[Source extract — start]

Following the dissolution of the For Britain Movement and the prolonged inactivity of the British National Party, a multitude of nationalist local councillors and prominent far-right activists have subsequently begun coalescing around the British Democrats.

In September 2022, BDP's chairman, James Lewthwaite, shared a platform at a far-right meeting in Preston, Lancashire, with Stephen Frost, the leader of the Neo-Nazi British Movement (BM).

Policies 
According to the party's website, the British Democrats support holding a referendum on the reintroduction of the death penalty and the creation of a devolved English parliament. They are unionist, and oppose a Second Scottish independence referendum or the inclusion of former Irish Republican Army members in Northern Irish legislatures. The party is critical of foreign aid and intervention, instead proposing that British troops are diverted to the country's borders to prevent illegal immigration.

The BDP frequently voices support for "ending all immigration" through mandatory repatriation of foreign criminals and incentivised repatriation of unassimilated immigrants, as well as by withdrawing from the 1951 Refugee Convention, European Convention on Human Rights (ECHR) and the Global Compact for Migration. The party also opposes laws that they perceive as mandating preferential treatment for immigrants and ethnic minorities, including hate speech laws.

The British Democrats claim that their protectionist policy of "economic nationalism" will prioritise local British workers and increase sufficiency. They are critical of globalisation, the employment of foreign doctors in the NHS, and of providing care for "health tourists". The party campaigned for the UK's withdrawal from the European Union, citing the cost and perceived lack of democracy within EU institutions.

The British Democratic Party's official platform proposes that students in state schools should be taught from a "non-denominational Christian perspective" and it opposes Drag Queen Story Hours or youth gender reassignment. The party has denounced ideologies such as political correctness, islamisation and communism, and their environmental policy is mostly concerned with issues like urban sprawl, but does not mention climate change. The BDP's attitude towards social issues has a generally Christian conservative perspective.

[Source extract — finish]
[Given material — start]

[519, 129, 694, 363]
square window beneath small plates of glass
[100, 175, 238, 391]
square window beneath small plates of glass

[Given material — finish]

- [Task requirements]:
A: State whether each statement agrees with the British Democrats extract, answering yes or no and quoting the deciding words: (i) the party supports holding a referendum on bringing back the death penalty; (ii) the party favors a second Scottish independence referendum; (iii) the party's environmental policy addresses climate change.
B: Copy the British Democrats extract word for word from "The BDP frequently" up to and including "within EU institutions.".
The listing has no part in this.

- [Responses by item number]:
A:
(i) Yes: "the British Democrats support holding a referendum on the reintroduction of the death penalty"
(ii) No: "oppose a Second Scottish independence referendum"
(iii) No: "does not mention climate change"

B:
The BDP frequently voices support for "ending all immigration" through mandatory repatriation of foreign criminals and incentivised repatriation of unassimilated immigrants, as well as by withdrawing from the 1951 Refugee Convention, European Convention on Human Rights (ECHR) and the Global Compact for Migration. The party also opposes laws that they perceive as mandating preferential treatment for immigrants and ethnic minorities, including hate speech laws.

The British Democrats claim that their protectionist policy of "economic nationalism" will prioritise local British workers and increase sufficiency. They are critical of globalisation, the employment of foreign doctors in the NHS, and of providing care for "health tourists". The party campaigned for the UK's withdrawal from the European Union, citing the cost and perceived lack of democracy within EU institutions.